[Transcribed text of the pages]

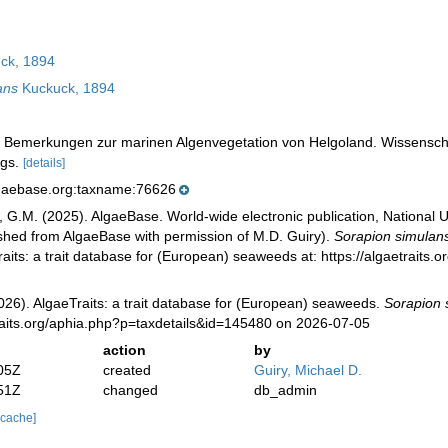
ck, 1894
ans
Kuckuck, 1894
). Bemerkungen zur marinen Algenvegetation von Helgoland. Wissensc
igs.
[details]
lgaebase.org:taxname:76626
, G.M. (2025). AlgaeBase. World-wide electronic publication, National U
ished from AlgaeBase with permission of M.D. Guiry).
Sorapion simulan
aits: a trait database for (European) seaweeds at: https://algaetraits
026). AlgaeTraits: a trait database for (European) seaweeds.
Sorapion 
raits.org/aphia.php?p=taxdetails&id=145480 on 2026-07-05
action
by
05Z
created
Guiry, Michael D.
51Z
changed
db_admin
 cache]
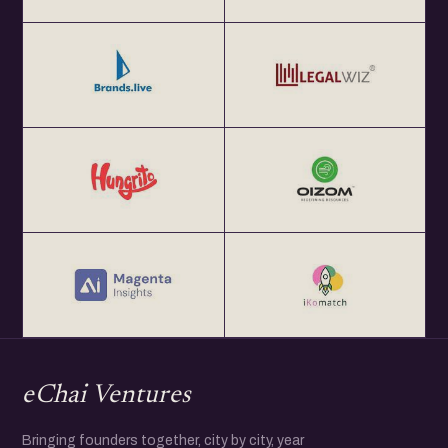
eChai Ventures
Bringing founders together, city by city, year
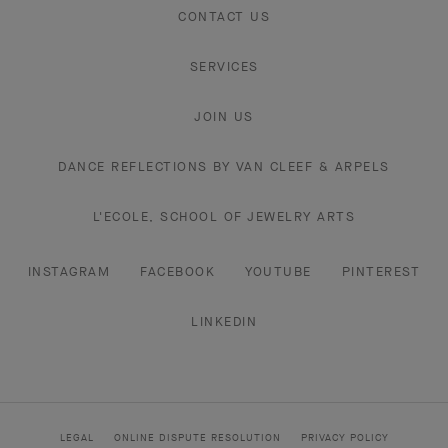
CONTACT US
SERVICES
JOIN US
DANCE REFLECTIONS BY VAN CLEEF & ARPELS
L'ECOLE, SCHOOL OF JEWELRY ARTS
INSTAGRAM
FACEBOOK
YOUTUBE
PINTEREST
LINKEDIN
LEGAL
ONLINE DISPUTE RESOLUTION
PRIVACY POLICY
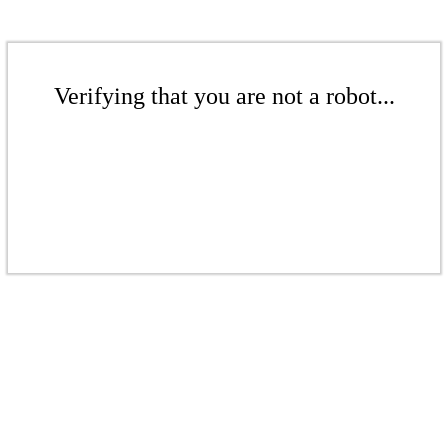
Verifying that you are not a robot...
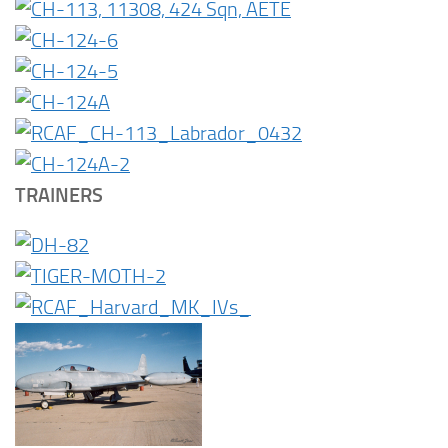
TRAINERS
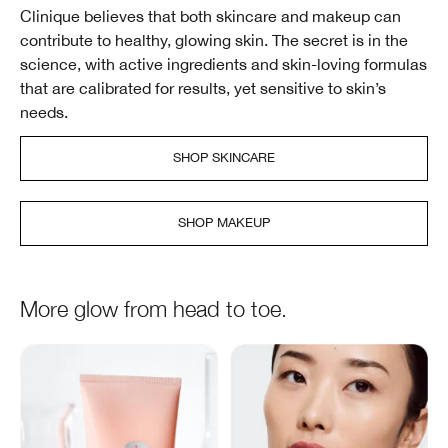
Clinique believes that both skincare and makeup can
contribute to healthy, glowing skin. The secret is in the
science, with active ingredients and skin-loving formulas
that are calibrated for results, yet sensitive to skin’s
needs.
SHOP SKINCARE
SHOP MAKEUP
More glow from head to toe.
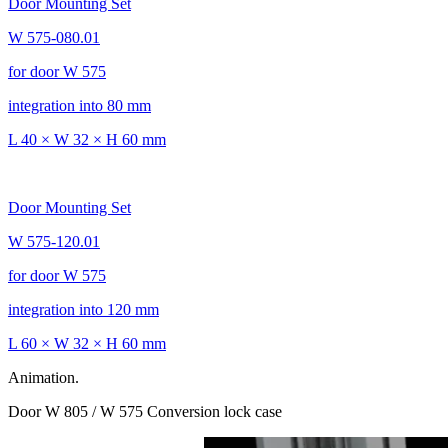
Door Mounting Set
W 575-080.01
for door W 575
integration into 80 mm
L 40 × W 32 × H 60 mm
Door Mounting Set
W 575-120.01
for door W 575
integration into 120 mm
L 60 × W 32 × H 60 mm
Animation.
Door W 805 / W 575 Conversion lock case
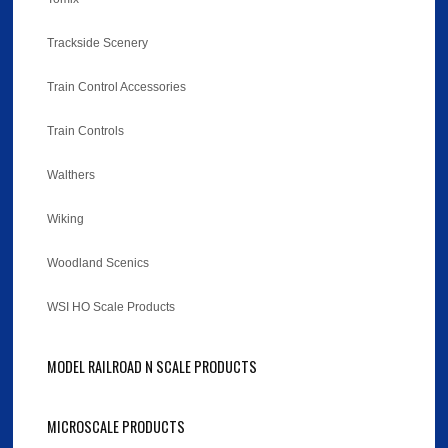
Trackside Scenery
Train Control Accessories
Train Controls
Walthers
Wiking
Woodland Scenics
WSI HO Scale Products
MODEL RAILROAD N SCALE PRODUCTS
MICROSCALE PRODUCTS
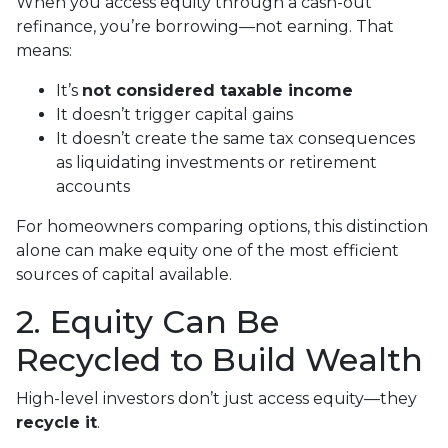
When you access equity through a cash-out
refinance, you’re borrowing—not earning. That
means:
It’s
not considered taxable income
It doesn’t trigger capital gains
It doesn’t create the same tax consequences
as liquidating investments or retirement
accounts
For homeowners comparing options, this distinction
alone can make equity one of the most efficient
sources of capital available.
2. Equity Can Be
Recycled to Build Wealth
High-level investors don’t just access equity—they
recycle it
.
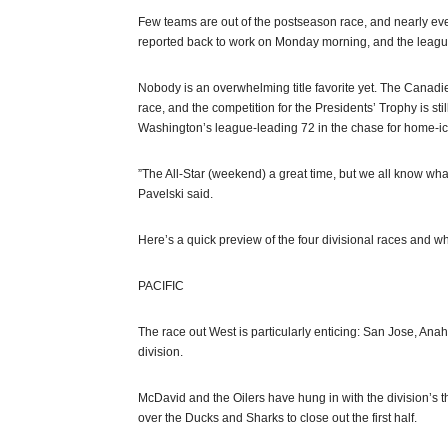
Few teams are out of the postseason race, and nearly eve
reported back to work on Monday morning, and the leagu
Nobody is an overwhelming title favorite yet. The Canadien
race, and the competition for the Presidents’ Trophy is st
Washington’s league-leading 72 in the chase for home-i
”The All-Star (weekend) a great time, but we all know w
Pavelski said.
Here’s a quick preview of the four divisional races and w
PACIFIC
The race out West is particularly enticing: San Jose, An
division.
McDavid and the Oilers have hung in with the division’s t
over the Ducks and Sharks to close out the first half.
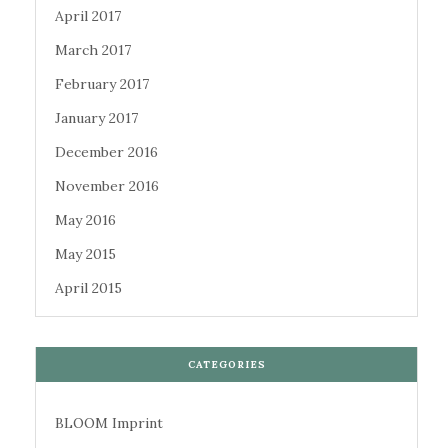
April 2017
March 2017
February 2017
January 2017
December 2016
November 2016
May 2016
May 2015
April 2015
CATEGORIES
BLOOM Imprint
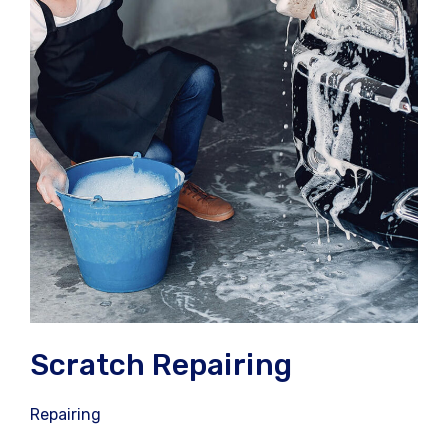
Scratch Repairing
Repairing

THE PROBLEM
Print every line of text from all the records above without changing a character, and leave the pictures out of your answer.

RESULT FOR THIS EXERCISE
ck, 1894
ans
Kuckuck, 1894
). Bemerkungen zur marinen Algenvegetation von Helgoland. Wissensc
igs.
[details]
lgaebase.org:taxname:76626
, G.M. (2025). AlgaeBase. World-wide electronic publication, National U
ished from AlgaeBase with permission of M.D. Guiry).
Sorapion simulan
aits: a trait database for (European) seaweeds at: https://algaetraits
026). AlgaeTraits: a trait database for (European) seaweeds.
Sorapion 
raits.org/aphia.php?p=taxdetails&id=145480 on 2026-07-05
action
by
05Z
created
Guiry, Michael D.
51Z
changed
db_admin
 cache]
eChai Ventures
Bringing founders together, city by city, year
CONTACT US
SERVICES
JOIN US
DANCE REFLECTIONS BY VAN CLEEF & ARPELS
L'ECOLE, SCHOOL OF JEWELRY ARTS
INSTAGRAM
FACEBOOK
YOUTUBE
PINTEREST
LINKEDIN
LEGAL
ONLINE DISPUTE RESOLUTION
PRIVACY POLICY
Verifying that you are not a robot...
TRAINERS
Clinique believes that both skincare and makeup can
contribute to healthy, glowing skin. The secret is in the
science, with active ingredients and skin-loving formulas
that are calibrated for results, yet sensitive to skin’s
needs.
SHOP SKINCARE
SHOP MAKEUP
More glow from head to toe.
Door Mounting Set
W 575-080.01
for door W 575
integration into 80 mm
L 40 × W 32 × H 60 mm
Door Mounting Set
W 575-120.01
for door W 575
integration into 120 mm
L 60 × W 32 × H 60 mm
Animation.
Door W 805 / W 575 Conversion lock case
Trackside Scenery
Train Control Accessories
Train Controls
Walthers
Wiking
Woodland Scenics
WSI HO Scale Products
MODEL RAILROAD N SCALE PRODUCTS
MICROSCALE PRODUCTS
When you access equity through a cash-out
refinance, you’re borrowing—not earning. That
means:
It’s
not considered taxable income
It doesn’t trigger capital gains
It doesn’t create the same tax consequences
as liquidating investments or retirement
accounts
For homeowners comparing options, this distinction
alone can make equity one of the most efficient
sources of capital available.
2. Equity Can Be
Recycled to Build Wealth
High-level investors don’t just access equity—they
recycle it
.
Few teams are out of the postseason race, and nearly eve
reported back to work on Monday morning, and the leagu
Nobody is an overwhelming title favorite yet. The Canadien
race, and the competition for the Presidents’ Trophy is st
Washington’s league-leading 72 in the chase for home-i
”The All-Star (weekend) a great time, but we all know w
Pavelski said.
Here’s a quick preview of the four divisional races and w
PACIFIC
The race out West is particularly enticing: San Jose, An
division.
McDavid and the Oilers have hung in with the division’s t
over the Ducks and Sharks to close out the first half.
April 2017
March 2017
February 2017
January 2017
December 2016
November 2016
May 2016
May 2015
April 2015
CATEGORIES
BLOOM Imprint
Scratch Repairing
Repairing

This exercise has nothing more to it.